In some cases, this might be OK though. If you are straight out of school and you don’t have “real world” experience, this might be a great way to get a lot of it very quickly. The thing to keep in mind when going this route is to try to learn the proper way to do your duties (training, researching, books, etc…), and then instilling those best practices into the organization.

Over the past five and a half years, I seem to have been building from the sub-basement up, but I feel like I’ve accomplished quite a bit in terms of infrastructure and software development practice that this company will be much better off with after I’m gone.
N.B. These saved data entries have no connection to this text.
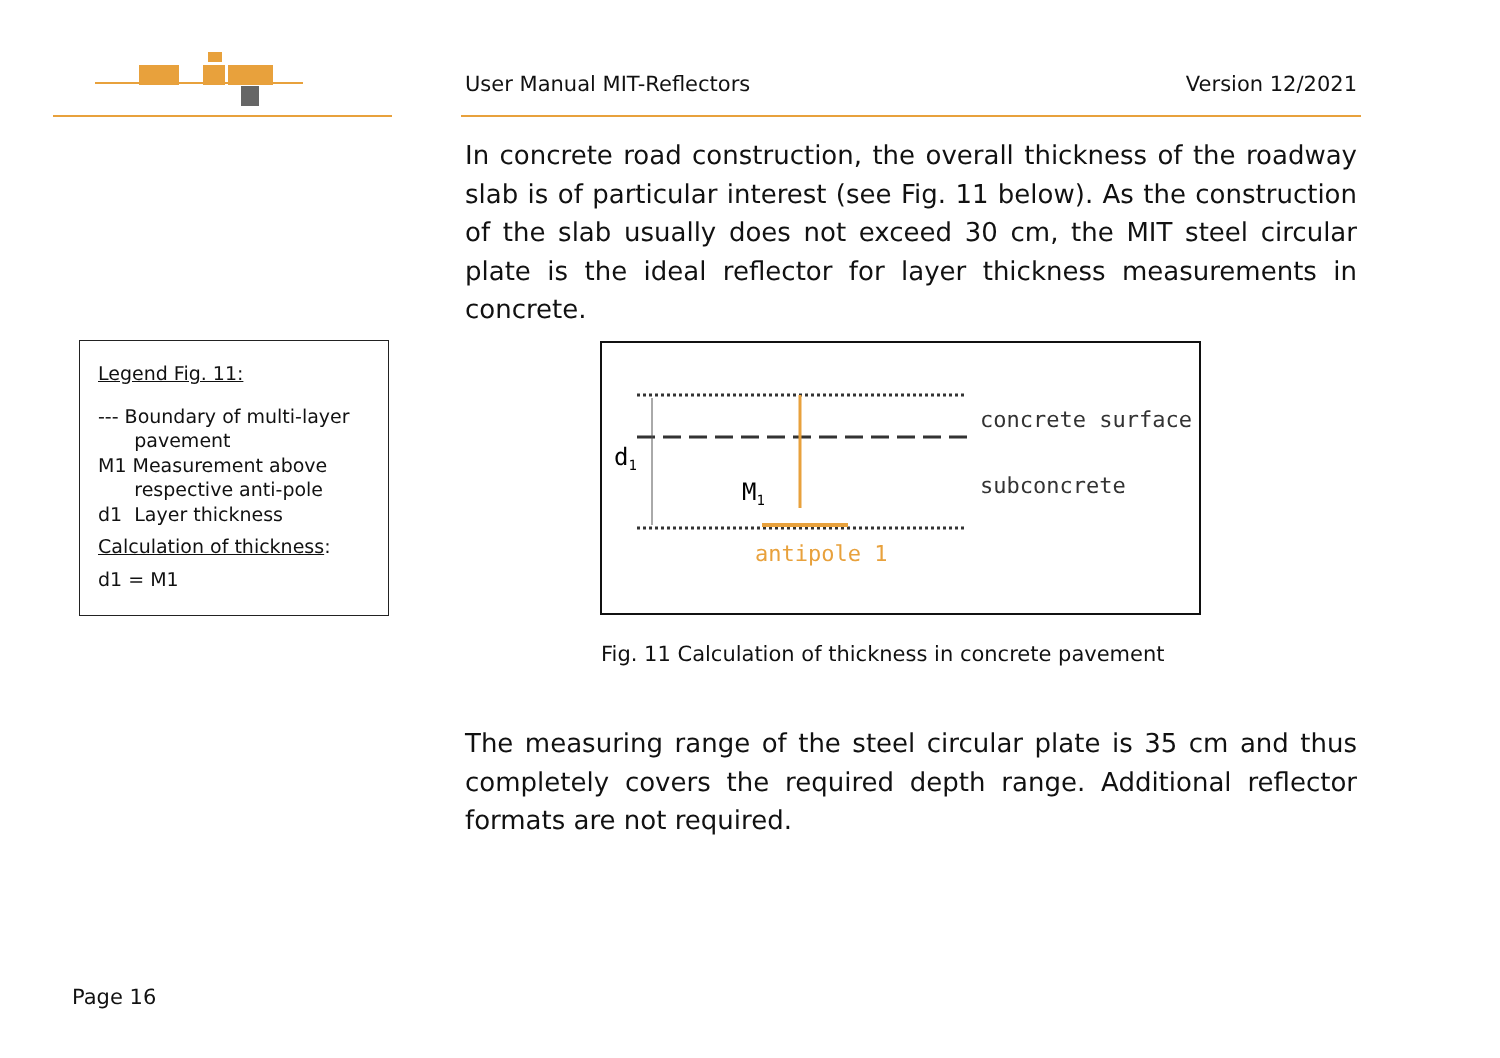User Manual MIT-Reflectors Version 12/2021
In concrete road construction, the overall thickness of the roadway slab is of particular interest (see Fig. 11 below). As the construction of the slab usually does not exceed 30 cm, the MIT steel circular plate is the ideal reflector for layer thickness measurements in concrete.
Legend Fig. 11:
--- Boundary of multi-layer
pavement
M1 Measurement above
respective anti-pole
d1 Layer thickness
Calculation of thickness:
d1 = M1
d1
M1
antipole 1
concrete surface
subconcrete
Fig. 11 Calculation of thickness in concrete pavement
The measuring range of the steel circular plate is 35 cm and thus completely covers the required depth range. Additional reflector formats are not required.
Page 16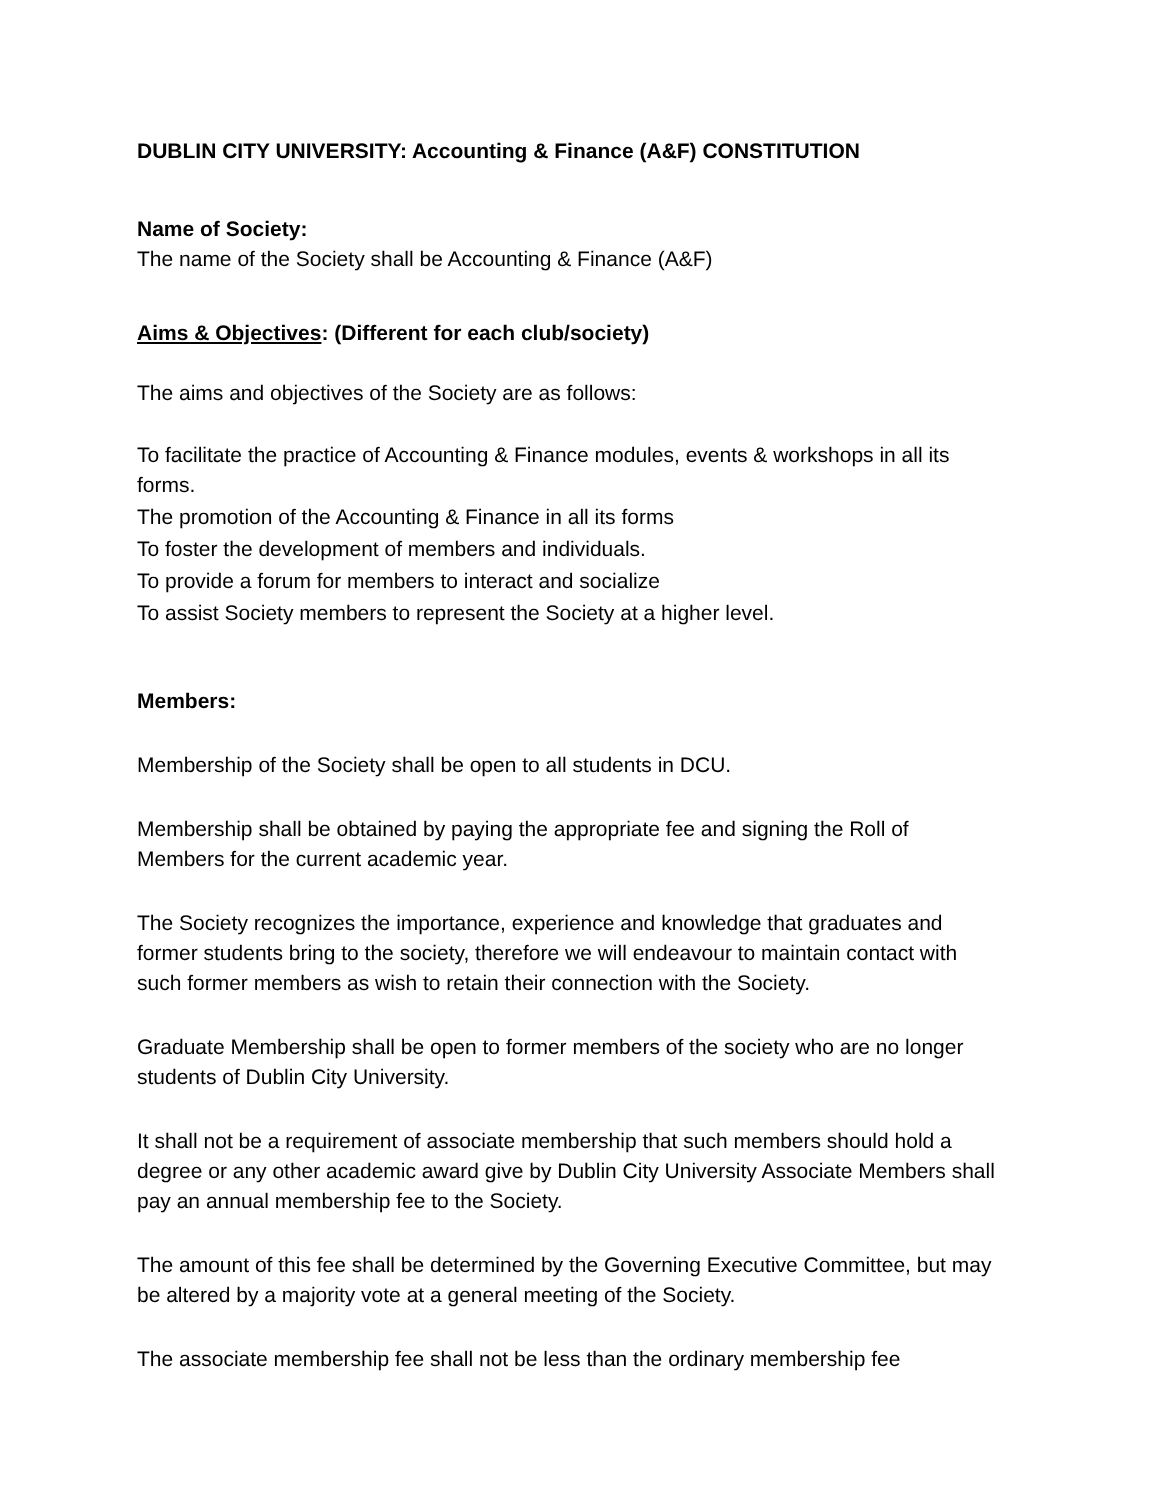DUBLIN CITY UNIVERSITY: Accounting & Finance (A&F) CONSTITUTION
Name of Society:
The name of the Society shall be Accounting & Finance (A&F)
Aims & Objectives: (Different for each club/society)
The aims and objectives of the Society are as follows:
To facilitate the practice of Accounting & Finance modules, events & workshops in all its forms.
The promotion of the Accounting & Finance in all its forms
To foster the development of members and individuals.
To provide a forum for members to interact and socialize
To assist Society members to represent the Society at a higher level.
Members:
Membership of the Society shall be open to all students in DCU.
Membership shall be obtained by paying the appropriate fee and signing the Roll of Members for the current academic year.
The Society recognizes the importance, experience and knowledge that graduates and former students bring to the society, therefore we will endeavour to maintain contact with such former members as wish to retain their connection with the Society.
Graduate Membership shall be open to former members of the society who are no longer students of Dublin City University.
It shall not be a requirement of associate membership that such members should hold a degree or any other academic award give by Dublin City University Associate Members shall pay an annual membership fee to the Society.
The amount of this fee shall be determined by the Governing Executive Committee, but may be altered by a majority vote at a general meeting of the Society.
The associate membership fee shall not be less than the ordinary membership fee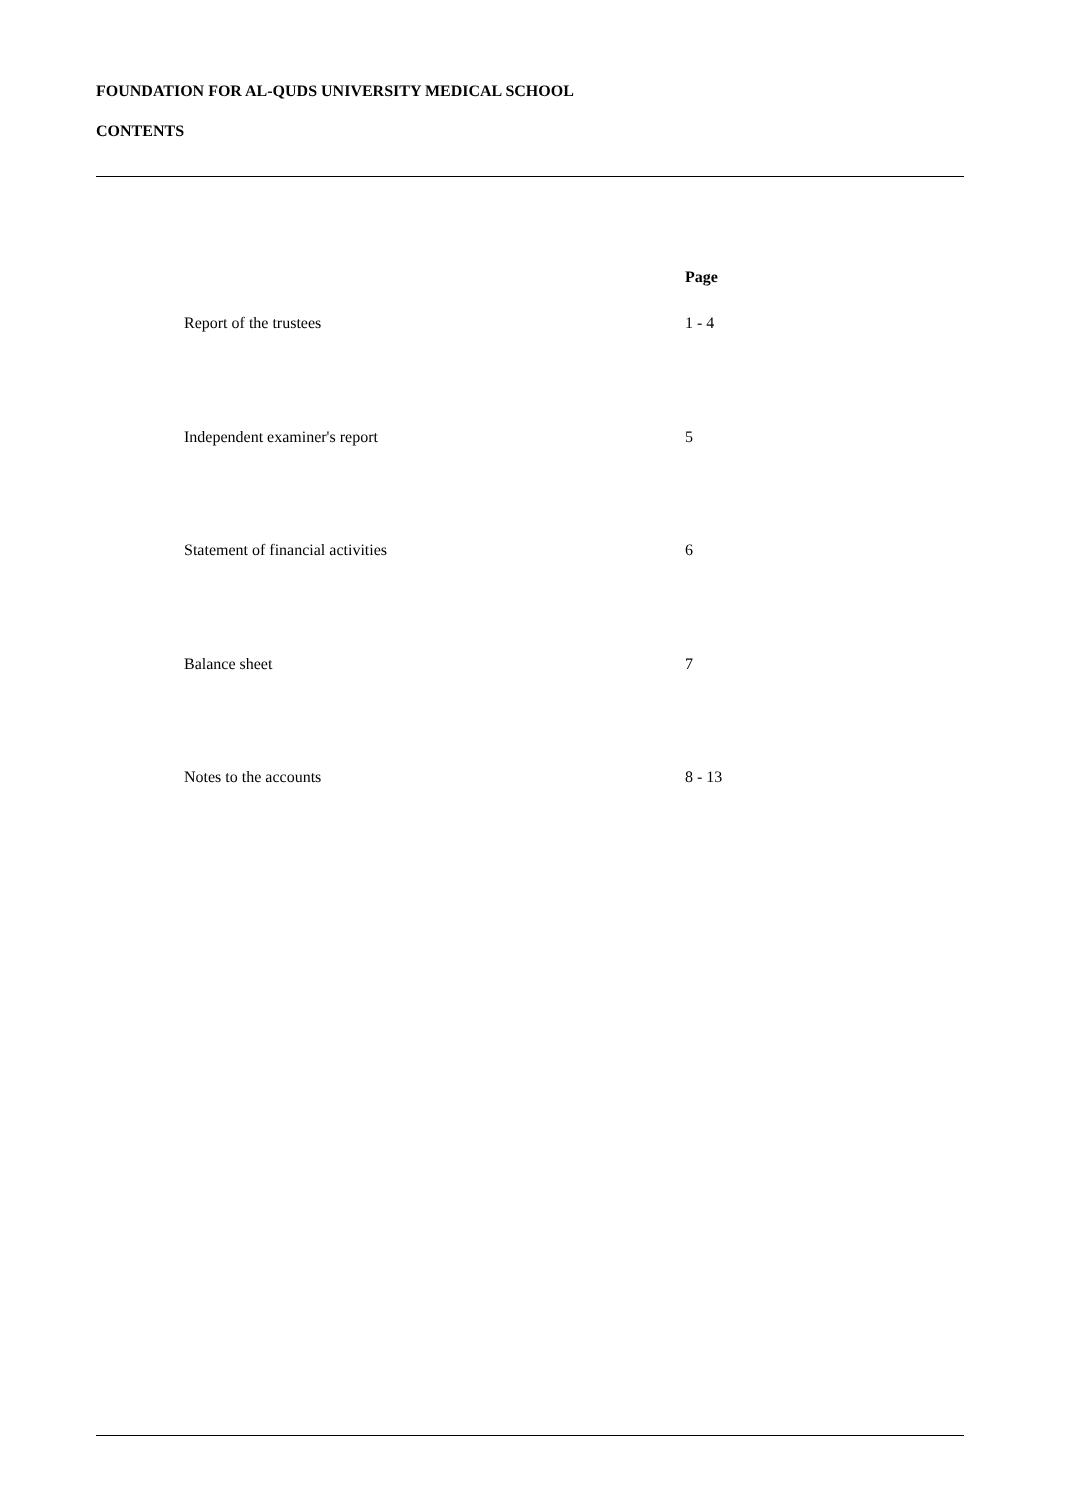FOUNDATION FOR AL-QUDS UNIVERSITY MEDICAL SCHOOL
CONTENTS
| | Page |
| --- | --- |
| Report of the trustees | 1 - 4 |
| Independent examiner's report | 5 |
| Statement of financial activities | 6 |
| Balance sheet | 7 |
| Notes to the accounts | 8 - 13 |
I mean come on! Before I started here no one was using version control! Argh. At least it only took one major disaster to convince the CEO we needed to get off our butts and put some common sense things in place. Here are the things that I’d recommend you set up immediately, if they are not already in place when you get there.

  1. Email. This is so easy nowadays. Don’t buy an email server. Don’t host it yourself. Under your desk is not a reliable hosting situation. Get someone to do it for you, and make sure they’ve got a good SLA in place for backups, downtime, etc. It can be as cheap as $50/year/user (Hello Google Apps!) or as expensive as RackSpace managed Exchange hosting, but please, just get something reliable in place.
  2. Source Code Version Control. For the love of all that is holy in this world, I don’t give a frak if you are a Flash designer, a email marketer, a JavaScript ninja, or the badass mother who invented C, use version control system. Use it for everything. Everything goes in there! Config files? Yes. Images? Yes. Database schema? Why the world wouldn’t you? Build files? (Hint: YES). Make sure it’s secured. Make sure your developers can access it from home.
  3. Anti-virus software. OK this is really only necessary on a company-wide scale if you are a Windows shop, but jeez, get something that can be managed distributively so you don’t have to spend three weeks updating all your sales people’s computers when their subscriptions expire.
  4. Reliable, Competent Office Firewall. When I first started here, there was a POS that couldn’t even do simple VPN pass through. Our web server (at that point hosted by Digex [memories...they used to be great before MCI got their hands on them]) was only accessible through a VPN connection - good. So, in order to remedy this problem, some genius decided the most efficient solution would be to order up hm let’s see, how many developers do we have?, four? five? Good! Five External IP addresses! Jump on it Verizon! Bad! Now each development machine could sit outside the firewall, directly connected to the internet, and not have an issue VPNing into the web server. Sweet monkey Jesus. No. I’m not kidding. And if you really want to be shocked, this was happening well before anti-virus was even a thought on the horizon. Get a decent firewall for the office. At this point for less than 10 people, you could even get by with a WRT-54G hooked up with DD-WRT and be more than fine!

Those are the top four I can’t imagine living without again, but if I find myself in this position again, depending on the influence my role has, I’ll be hooking this stuff up, or running for the door.